Fraley, who takes office Sept. 1, has been hard at work since the Aug. 4 election preparing to take over a department facing a staggering staff shortage and the threat of jail decertification.
“We’ve been working every day this week,” he said. “We’re not getting paid yet, but we’re getting to work …”
“We” includes Fraley and Chief Deputy Jeff Gazzo, who is Fraley’s first official hire.
Gazzo brings more than 30 years of law enforcement experience to Carter County, including a career that spans patrol and training work. “He was a motorcycle cop in Fulton County (Atlanta) so that tells me he has a whole lot of bravery,” Fraley said. Gazzo most recently was director of the police academy in Charlotte, N.C., and held a similar role previously in Tennessee. Fraley said they met when Gazzo hired Fraley as a “very part-time firearms instructor.”
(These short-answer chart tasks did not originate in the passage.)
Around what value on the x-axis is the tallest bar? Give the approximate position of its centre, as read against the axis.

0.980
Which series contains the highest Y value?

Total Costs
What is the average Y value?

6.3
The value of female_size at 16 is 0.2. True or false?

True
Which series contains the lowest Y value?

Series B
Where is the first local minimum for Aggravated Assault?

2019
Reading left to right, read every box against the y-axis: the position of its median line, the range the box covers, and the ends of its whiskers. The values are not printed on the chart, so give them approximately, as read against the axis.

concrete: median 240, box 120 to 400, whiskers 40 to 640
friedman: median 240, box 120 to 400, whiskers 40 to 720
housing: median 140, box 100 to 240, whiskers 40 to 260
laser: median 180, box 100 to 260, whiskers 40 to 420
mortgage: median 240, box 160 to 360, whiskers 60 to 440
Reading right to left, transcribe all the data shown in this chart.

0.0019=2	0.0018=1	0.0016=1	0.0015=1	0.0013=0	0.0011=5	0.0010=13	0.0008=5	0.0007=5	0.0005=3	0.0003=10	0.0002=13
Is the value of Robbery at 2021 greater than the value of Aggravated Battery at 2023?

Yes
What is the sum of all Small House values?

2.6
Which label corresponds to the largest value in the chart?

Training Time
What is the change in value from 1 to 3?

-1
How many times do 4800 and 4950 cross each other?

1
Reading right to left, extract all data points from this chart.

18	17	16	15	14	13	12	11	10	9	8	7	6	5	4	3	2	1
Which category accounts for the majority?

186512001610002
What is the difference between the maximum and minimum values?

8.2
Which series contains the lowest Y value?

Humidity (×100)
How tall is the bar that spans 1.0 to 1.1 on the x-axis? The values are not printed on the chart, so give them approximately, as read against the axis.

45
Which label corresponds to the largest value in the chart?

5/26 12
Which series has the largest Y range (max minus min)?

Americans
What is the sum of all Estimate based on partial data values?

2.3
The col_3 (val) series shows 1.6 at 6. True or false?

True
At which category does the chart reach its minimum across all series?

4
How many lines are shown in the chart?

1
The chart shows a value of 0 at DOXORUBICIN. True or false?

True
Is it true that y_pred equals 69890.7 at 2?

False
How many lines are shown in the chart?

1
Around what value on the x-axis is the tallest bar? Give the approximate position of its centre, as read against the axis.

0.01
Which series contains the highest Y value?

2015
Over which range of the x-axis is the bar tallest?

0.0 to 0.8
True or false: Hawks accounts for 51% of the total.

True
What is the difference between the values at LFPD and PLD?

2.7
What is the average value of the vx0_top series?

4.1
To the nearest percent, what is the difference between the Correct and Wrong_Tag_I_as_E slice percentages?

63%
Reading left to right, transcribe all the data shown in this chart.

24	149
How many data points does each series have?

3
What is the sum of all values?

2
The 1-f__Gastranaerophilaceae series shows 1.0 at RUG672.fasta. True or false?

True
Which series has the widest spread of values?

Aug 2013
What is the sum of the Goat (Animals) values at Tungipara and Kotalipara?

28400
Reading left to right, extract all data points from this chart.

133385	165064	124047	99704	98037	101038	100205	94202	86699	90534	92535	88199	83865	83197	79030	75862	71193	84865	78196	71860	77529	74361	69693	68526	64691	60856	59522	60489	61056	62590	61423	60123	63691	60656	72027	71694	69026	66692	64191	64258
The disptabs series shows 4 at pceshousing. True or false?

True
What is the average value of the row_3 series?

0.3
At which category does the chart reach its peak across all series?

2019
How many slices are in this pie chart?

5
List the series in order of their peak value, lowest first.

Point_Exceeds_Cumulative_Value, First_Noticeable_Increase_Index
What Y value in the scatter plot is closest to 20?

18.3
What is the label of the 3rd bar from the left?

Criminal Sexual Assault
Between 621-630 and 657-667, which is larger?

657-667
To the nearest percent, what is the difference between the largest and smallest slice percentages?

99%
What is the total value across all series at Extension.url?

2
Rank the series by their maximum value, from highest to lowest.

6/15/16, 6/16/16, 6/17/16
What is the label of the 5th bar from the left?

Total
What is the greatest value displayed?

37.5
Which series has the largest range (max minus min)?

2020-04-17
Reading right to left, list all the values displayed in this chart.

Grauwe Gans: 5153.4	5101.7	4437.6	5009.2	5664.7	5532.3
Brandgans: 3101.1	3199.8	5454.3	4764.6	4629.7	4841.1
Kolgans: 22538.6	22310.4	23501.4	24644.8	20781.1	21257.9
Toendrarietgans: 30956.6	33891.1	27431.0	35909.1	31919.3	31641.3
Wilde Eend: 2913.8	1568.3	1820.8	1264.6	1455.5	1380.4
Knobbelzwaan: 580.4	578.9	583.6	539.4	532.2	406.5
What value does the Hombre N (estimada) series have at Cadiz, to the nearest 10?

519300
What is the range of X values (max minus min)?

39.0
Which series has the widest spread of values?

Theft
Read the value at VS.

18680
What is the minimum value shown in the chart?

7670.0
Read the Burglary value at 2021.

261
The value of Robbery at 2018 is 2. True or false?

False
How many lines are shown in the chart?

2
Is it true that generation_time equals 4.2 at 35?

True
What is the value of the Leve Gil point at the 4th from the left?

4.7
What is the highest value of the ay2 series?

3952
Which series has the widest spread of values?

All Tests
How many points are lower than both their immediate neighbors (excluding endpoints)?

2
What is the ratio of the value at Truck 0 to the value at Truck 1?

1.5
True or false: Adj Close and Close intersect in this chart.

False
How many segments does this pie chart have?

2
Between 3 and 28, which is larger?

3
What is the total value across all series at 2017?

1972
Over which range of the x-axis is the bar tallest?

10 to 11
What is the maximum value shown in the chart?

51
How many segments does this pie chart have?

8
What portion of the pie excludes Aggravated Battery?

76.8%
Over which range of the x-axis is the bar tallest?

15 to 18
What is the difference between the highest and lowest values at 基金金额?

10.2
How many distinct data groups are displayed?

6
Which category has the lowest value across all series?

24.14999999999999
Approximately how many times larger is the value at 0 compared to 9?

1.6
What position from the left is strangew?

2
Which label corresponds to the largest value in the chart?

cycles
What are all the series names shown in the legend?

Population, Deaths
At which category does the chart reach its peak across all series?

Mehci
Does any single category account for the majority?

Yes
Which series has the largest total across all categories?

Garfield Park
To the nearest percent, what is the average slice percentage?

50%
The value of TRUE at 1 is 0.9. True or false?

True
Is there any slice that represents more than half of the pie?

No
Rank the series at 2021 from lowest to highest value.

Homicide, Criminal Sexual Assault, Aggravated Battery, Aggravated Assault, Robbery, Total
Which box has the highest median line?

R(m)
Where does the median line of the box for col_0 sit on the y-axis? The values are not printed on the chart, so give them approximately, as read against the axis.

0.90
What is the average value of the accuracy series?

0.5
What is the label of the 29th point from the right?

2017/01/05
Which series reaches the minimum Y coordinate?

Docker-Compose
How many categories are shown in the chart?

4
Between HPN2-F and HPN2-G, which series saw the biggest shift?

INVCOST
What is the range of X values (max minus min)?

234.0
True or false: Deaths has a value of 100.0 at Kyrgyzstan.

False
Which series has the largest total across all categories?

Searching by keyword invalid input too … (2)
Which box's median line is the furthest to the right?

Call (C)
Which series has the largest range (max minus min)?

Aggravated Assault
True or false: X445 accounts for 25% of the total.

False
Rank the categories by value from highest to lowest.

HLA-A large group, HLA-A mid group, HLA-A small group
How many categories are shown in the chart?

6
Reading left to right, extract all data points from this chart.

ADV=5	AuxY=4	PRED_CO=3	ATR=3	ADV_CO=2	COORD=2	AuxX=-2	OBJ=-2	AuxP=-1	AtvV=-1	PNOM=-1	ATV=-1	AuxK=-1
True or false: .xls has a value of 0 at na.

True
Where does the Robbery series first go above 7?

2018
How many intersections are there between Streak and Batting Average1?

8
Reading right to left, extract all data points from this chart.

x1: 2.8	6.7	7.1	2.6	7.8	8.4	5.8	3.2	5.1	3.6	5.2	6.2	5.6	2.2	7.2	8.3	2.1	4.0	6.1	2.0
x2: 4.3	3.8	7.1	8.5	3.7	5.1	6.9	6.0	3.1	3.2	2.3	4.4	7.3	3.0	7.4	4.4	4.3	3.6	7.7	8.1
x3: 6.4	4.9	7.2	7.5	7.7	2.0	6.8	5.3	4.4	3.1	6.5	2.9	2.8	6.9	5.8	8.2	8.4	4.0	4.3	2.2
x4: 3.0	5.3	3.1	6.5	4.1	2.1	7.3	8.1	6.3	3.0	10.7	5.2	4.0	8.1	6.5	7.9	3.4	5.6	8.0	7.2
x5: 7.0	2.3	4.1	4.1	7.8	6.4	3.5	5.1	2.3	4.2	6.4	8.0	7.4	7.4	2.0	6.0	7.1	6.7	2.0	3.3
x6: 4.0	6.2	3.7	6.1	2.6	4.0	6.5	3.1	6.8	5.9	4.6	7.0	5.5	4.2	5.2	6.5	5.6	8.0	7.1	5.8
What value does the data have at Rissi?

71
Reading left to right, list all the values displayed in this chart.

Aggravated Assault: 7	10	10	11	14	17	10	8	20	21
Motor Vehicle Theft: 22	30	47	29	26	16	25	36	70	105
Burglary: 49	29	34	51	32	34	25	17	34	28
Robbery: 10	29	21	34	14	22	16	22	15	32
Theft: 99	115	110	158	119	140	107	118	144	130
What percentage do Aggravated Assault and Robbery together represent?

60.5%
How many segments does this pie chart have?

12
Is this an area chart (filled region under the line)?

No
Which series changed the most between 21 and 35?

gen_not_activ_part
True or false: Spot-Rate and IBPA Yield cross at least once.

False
The two have watched as their individual careers developed, and Fraley said Gazzo was on his shortlist of candidates for the chief deputy position.
“He’s actually going to run the day-to-day operations of the department” such as personnel, writing policy, etc., Fraley said.
“Ultimately the buck stops with me as sheriff, but he will have free rein to do what needs to be done,” Fraley said. “We will be working together on a lot of hard, pressing issues.”
Among those are the lack of staffing. “We’re down 51 or 52 employees right now,” Fraley said. He is exploring ways to streamline job duties and free existing personnel to fill needs — such as school resource officers — as well as seeking outside the box solutions, such as offering short-term contracts to retired law enforcement officers to fill vacancies.
“I know I can’t get everything done overnight, but we’ve got some plans in place that should help in the short term,” Fraley said.
Fraley also faces the potential decertification of the Carter County jail, which is scheduled for a second inspection on Sept. 9.
“I realize I have some tough days ahead of me, but I know what I was signing up for and I’m going to give it the best I can give,” he said.